- **WAT JE MOET DOEN**
(A) Tot welk bedrag verhoogt Hof Arnhem-Leeuwarden volgens de samenvatting de vergoeding?
(B) Neem uit de samenvatting het deel over dat opent met de woorden "De Hoge Raad" en sluit met "aanleg heeft gedaan.", en zet daarin "het gerechtshof" in de plaats van "het hof".

━━━━━ FRAGMENT VAN PAGINA ━━━━━

De Hoge Raad oordeelt bij wijze van tussenarrest dat het hof de proceskostenvergoeding niet in het nadeel van X mocht wijzigen door ambtshalve een lagere wegingsfactor toe te passen dan de rechtbank in eerste aanleg heeft gedaan.

X exporteert in 2018 twee auto's naar Polen en verzoekt om BPM-teruggaven. Aanvankelijk zijn de verzoeken afgewezen, maar later zijn ze ambtshalve alsnog toegewezen. Rechtbank Gelderland kent daarom een bezwaarkostenvergoeding aan X toe van € 538, op basis van 2 punten (bezwaarschrift en verschijnen hoorzitting), wegingsfactor 1, en een waarde per punt van € 269. De proceskostenvergoeding voor het beroep wordt vastgesteld op € 1082, op basis van 2 punten (beroepschrift en verschijnen zitting), wegingsfactor 1, en een waarde per punt van € 541. X stelt in hoger beroep dat de rechtbank had moeten uitgaan van een puntwaarde van € 759 in plaats van € 541 (zie HR 27 mei 2022, ECLI:NL:HR:2022:752, V-N 2022/24.13). Hof Arnhem-Leeuwarden verhoogt de vergoeding tot € 875, waarbij is uitgegaan van wegingsfactor 0,5. X stelt in cassatie dat het hof niet had mogen afwijken van de door de rechtbank gehanteerde wegingsfactor. X is hierdoor komen te verkeren in een nadeliger positie dan wanneer hij niet over die vergoeding had geklaagd. De inspecteur had geen incidenteel hoger beroep ingesteld met betrekking tot de hoogte van die vergoeding.

━━━━━ GEGEVENS UIT DE LIJST ━━━━━

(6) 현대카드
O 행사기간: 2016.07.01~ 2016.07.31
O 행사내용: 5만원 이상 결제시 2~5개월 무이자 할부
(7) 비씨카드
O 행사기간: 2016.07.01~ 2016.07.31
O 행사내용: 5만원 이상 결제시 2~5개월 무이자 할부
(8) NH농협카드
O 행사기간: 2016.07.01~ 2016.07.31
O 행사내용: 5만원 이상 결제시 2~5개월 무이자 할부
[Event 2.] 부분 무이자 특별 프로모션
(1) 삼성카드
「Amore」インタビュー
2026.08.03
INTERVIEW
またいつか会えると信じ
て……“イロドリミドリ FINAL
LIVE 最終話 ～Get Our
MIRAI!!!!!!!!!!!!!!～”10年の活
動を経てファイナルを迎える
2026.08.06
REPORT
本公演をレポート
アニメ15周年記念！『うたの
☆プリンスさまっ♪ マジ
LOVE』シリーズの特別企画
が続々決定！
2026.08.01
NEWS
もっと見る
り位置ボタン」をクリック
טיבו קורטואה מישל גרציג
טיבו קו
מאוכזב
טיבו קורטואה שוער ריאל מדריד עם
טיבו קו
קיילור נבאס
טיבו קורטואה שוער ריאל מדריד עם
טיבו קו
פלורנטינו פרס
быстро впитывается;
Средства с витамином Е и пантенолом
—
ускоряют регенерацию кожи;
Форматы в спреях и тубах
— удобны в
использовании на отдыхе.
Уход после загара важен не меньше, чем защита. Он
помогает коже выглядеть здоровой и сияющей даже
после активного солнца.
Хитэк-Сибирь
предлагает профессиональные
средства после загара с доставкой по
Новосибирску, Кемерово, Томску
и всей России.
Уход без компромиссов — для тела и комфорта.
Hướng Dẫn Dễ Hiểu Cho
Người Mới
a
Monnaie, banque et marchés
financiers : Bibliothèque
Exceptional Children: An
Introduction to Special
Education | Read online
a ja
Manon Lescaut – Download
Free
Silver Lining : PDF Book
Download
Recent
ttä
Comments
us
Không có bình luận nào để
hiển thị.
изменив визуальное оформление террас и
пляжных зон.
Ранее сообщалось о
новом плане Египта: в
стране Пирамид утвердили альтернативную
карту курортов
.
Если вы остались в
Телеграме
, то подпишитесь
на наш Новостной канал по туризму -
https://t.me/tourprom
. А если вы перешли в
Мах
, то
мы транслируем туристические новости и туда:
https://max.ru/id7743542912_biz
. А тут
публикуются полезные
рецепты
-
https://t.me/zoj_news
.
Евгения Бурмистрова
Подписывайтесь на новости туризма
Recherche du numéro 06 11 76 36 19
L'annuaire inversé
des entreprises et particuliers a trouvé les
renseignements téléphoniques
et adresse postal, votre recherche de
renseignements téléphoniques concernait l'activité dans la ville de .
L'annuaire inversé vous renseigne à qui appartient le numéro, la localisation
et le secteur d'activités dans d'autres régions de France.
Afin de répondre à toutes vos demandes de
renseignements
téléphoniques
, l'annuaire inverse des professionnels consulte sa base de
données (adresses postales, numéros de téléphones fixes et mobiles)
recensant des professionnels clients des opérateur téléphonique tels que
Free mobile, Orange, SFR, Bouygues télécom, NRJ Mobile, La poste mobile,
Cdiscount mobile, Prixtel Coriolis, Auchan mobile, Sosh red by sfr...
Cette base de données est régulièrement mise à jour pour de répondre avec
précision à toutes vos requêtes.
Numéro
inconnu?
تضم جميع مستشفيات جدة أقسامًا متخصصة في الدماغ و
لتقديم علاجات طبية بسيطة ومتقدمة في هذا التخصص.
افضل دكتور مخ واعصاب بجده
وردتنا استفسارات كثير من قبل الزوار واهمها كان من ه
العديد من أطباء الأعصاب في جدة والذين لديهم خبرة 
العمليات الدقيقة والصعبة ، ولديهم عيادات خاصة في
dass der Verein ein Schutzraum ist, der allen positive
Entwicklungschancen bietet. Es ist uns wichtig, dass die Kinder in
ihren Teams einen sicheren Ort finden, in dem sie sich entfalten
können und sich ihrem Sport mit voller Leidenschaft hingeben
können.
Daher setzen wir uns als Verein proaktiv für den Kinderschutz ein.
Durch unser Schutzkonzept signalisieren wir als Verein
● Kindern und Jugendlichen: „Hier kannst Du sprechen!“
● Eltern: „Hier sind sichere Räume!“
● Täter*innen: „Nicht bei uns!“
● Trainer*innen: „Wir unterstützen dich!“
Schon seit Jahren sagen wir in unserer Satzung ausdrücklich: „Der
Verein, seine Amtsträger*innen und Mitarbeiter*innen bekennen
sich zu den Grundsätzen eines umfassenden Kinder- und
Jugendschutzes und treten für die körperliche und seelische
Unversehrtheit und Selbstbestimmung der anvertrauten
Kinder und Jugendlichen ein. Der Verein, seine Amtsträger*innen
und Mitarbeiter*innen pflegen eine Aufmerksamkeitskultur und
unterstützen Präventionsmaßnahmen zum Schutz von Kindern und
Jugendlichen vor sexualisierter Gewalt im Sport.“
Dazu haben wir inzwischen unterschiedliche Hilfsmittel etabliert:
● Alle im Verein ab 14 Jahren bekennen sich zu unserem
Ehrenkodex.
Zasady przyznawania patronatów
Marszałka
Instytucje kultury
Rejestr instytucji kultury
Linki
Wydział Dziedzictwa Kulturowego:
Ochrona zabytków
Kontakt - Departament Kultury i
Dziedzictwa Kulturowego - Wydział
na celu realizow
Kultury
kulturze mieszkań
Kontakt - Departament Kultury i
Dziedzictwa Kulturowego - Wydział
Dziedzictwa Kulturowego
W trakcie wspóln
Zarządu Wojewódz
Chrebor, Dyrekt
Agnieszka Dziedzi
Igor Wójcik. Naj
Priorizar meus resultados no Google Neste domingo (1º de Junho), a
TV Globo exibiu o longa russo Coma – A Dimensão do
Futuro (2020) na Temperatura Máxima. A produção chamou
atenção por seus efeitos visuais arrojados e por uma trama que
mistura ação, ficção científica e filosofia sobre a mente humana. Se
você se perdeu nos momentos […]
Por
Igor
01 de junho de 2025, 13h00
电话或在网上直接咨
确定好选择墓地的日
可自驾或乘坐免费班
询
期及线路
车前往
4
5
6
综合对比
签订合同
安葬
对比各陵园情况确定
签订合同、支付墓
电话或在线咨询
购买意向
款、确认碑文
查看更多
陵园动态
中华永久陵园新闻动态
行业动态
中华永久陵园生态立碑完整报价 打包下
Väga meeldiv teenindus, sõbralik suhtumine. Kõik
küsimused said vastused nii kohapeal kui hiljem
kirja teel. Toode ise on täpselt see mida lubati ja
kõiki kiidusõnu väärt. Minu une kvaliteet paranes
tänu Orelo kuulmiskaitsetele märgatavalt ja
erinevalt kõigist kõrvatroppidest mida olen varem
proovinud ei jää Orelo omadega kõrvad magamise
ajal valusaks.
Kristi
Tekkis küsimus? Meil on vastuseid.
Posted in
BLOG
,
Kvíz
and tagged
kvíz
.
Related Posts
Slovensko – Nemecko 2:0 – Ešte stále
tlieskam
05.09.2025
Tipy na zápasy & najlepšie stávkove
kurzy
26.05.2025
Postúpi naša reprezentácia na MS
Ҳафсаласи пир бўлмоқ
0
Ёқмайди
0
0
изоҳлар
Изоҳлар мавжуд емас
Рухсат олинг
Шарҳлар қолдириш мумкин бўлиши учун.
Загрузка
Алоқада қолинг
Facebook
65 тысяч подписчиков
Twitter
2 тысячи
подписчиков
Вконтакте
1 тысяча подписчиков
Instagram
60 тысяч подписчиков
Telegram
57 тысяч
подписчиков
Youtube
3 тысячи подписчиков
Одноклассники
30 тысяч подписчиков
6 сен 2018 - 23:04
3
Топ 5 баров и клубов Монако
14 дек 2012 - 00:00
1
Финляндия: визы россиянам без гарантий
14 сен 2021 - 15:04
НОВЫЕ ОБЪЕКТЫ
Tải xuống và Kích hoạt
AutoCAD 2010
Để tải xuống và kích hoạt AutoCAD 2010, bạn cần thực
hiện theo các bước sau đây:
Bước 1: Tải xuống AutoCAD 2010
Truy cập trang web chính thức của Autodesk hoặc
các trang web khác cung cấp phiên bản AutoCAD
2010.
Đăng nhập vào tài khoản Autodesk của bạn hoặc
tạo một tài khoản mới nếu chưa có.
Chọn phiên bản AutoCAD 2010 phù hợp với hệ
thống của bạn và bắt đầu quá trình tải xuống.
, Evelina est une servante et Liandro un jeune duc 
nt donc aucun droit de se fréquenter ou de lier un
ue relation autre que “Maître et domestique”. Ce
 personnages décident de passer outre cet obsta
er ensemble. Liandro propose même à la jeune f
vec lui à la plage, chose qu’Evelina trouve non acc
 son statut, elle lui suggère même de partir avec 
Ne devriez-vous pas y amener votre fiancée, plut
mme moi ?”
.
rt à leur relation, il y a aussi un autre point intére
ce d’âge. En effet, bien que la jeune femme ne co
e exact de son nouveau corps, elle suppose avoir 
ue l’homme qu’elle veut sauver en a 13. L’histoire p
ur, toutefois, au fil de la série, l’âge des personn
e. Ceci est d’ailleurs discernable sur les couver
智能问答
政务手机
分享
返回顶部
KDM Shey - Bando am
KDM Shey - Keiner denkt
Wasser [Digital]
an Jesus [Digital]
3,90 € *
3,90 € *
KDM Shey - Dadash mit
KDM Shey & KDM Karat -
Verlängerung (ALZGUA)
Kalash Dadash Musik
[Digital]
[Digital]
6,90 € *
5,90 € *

━━━━━

- **OPLOSSINGEN OP VOLGORDE**
(A) Tot € 875.

(B)
De Hoge Raad oordeelt bij wijze van tussenarrest dat het gerechtshof de proceskostenvergoeding niet in het nadeel van X mocht wijzigen door ambtshalve een lagere wegingsfactor toe te passen dan de rechtbank in eerste aanleg heeft gedaan.